Whenever joining a photo club or as is the case being a member of a COOP , my goal is to share and learn from the members. To create, inspire and be inspired. And of course to expose my work to new viewers. Having been a member of several such clubs Hob’art, The Palisades Camera Club and SOHO Photo I’ve gotten to do that. Yet, the experience has always left me wanting more. Coming to SOHO Photo was a big step for me. Having to work on submitting a portfolio for acceptance was paramount to my growth. Yet since joining I’ve been left with the feeling that I’ve joined a sewing circle at a retirement home. Each year when it’s time to pay my dues and renew I think long and hard about it. In 2010 I decided to renew with the ambition of shooting there from time to time on the galleries off days. I gingerly brought this up to various members I had hosted with. None of which seemed to show any concern. For me personally, that alone made it worth while. So I decided to take advantage. Recently, while shooting I was confronted by a member(One I had never met prior) . He was pissed off and said he’d be telling the elders. I jokingly said “Hey, point taken. Don’t be a rat and drop the dime.” He saw no humor in it.
Time went by and I got no feedback. no scolding came my way. Yet I still delayed my renewal. Maybe this was it. This was my sign. I got an email stating that I was “overdue” and ignored it. Still thinking. Then I got an official letter with the galleries letterhead and everything. I let it sit. Sunday morning Kayuri saw it on the coffee table and said. “Just renew.
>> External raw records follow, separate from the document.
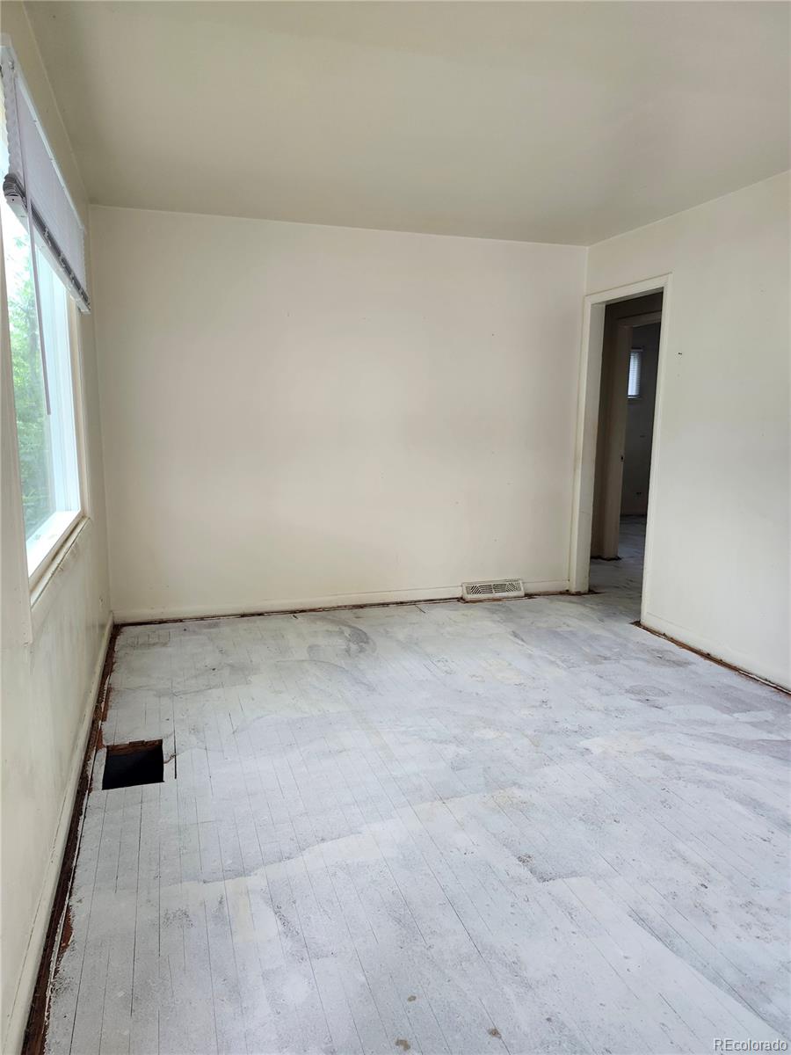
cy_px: 528
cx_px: 396
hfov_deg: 58.9
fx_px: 701
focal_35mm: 23
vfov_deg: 73.9
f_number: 1.8
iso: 160
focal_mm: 5.54
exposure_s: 1/180
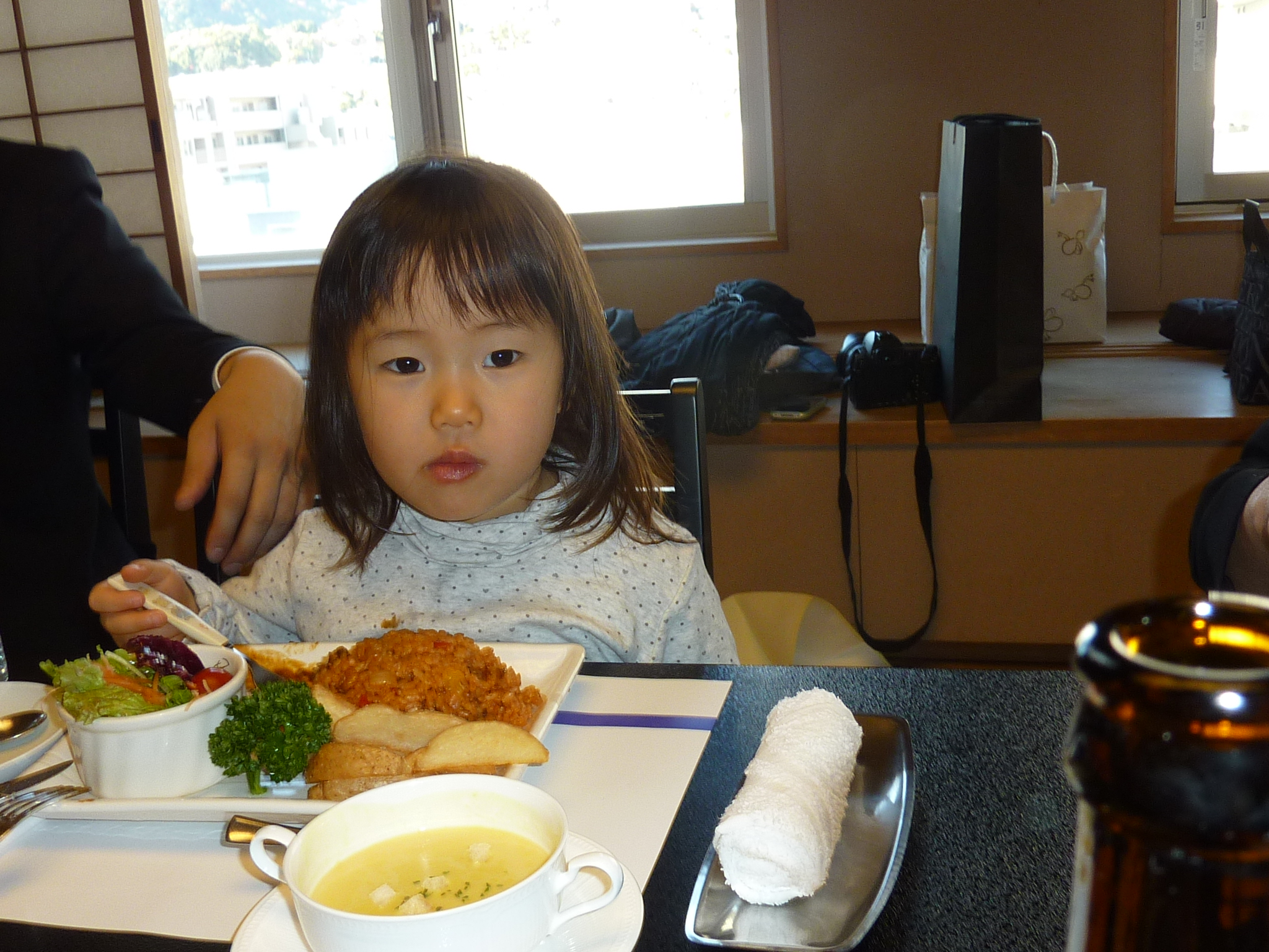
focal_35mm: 36
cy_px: 476
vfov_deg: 39.7
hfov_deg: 51.4
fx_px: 1320
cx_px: 634
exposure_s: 1/30
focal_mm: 4.1
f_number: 3.3
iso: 100
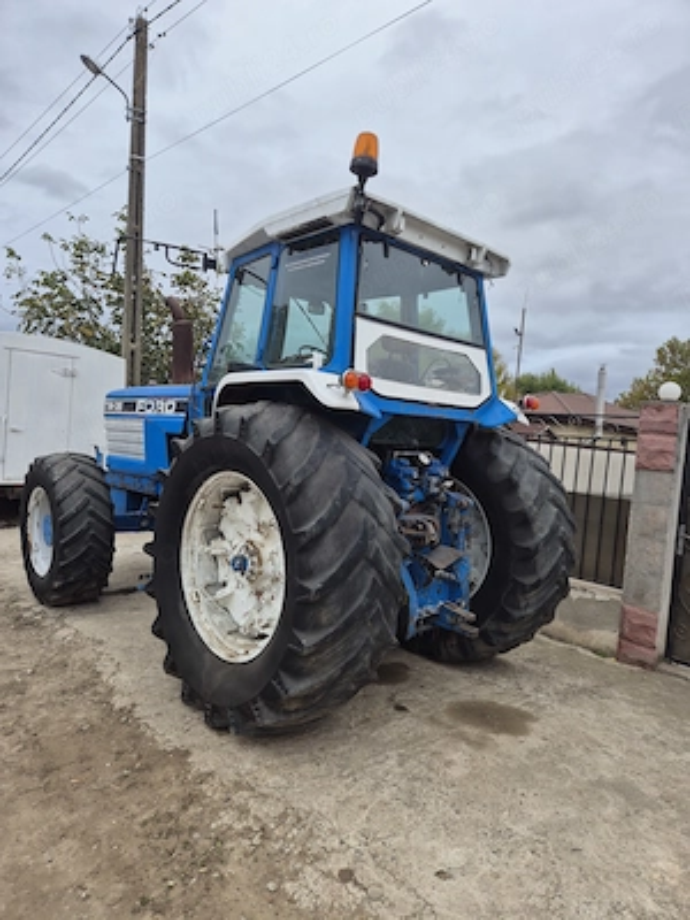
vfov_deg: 73.9
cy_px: 460
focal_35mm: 23
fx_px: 611
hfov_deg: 58.9
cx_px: 345
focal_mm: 5.4
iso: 25
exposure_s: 1/324
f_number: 1.8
It’s not a lot. It might be worth it.” I wavered. “You know, why not.” That was until this morning when I got the email. That Rat dropped the dime on me and it upset some people. I can assure you and them it was never done out of disrespect or in a manner that would suggest I was sneaking around. Having discussed it openly in the past. I replied with just that and haven’t heard back since. But it made me think. I’ve never been much for groups and it’s been quite difficult relating to so many of the members in the past due to the vast generation gap. I’m deciding to follow my instinct and end my association. I can’t complain at all.
Life is what you make of it. You get exactly what you put into it. I never liked sitting in meetings. The openings rarely brought in new faces. It was always a mutual admiration society as far as I could see. There were times when members work totally blew my mind. Inspired me and made me yearn to be better. That’s a good thing. I’d definitely say my experience was a good one. It’s just time to try something new.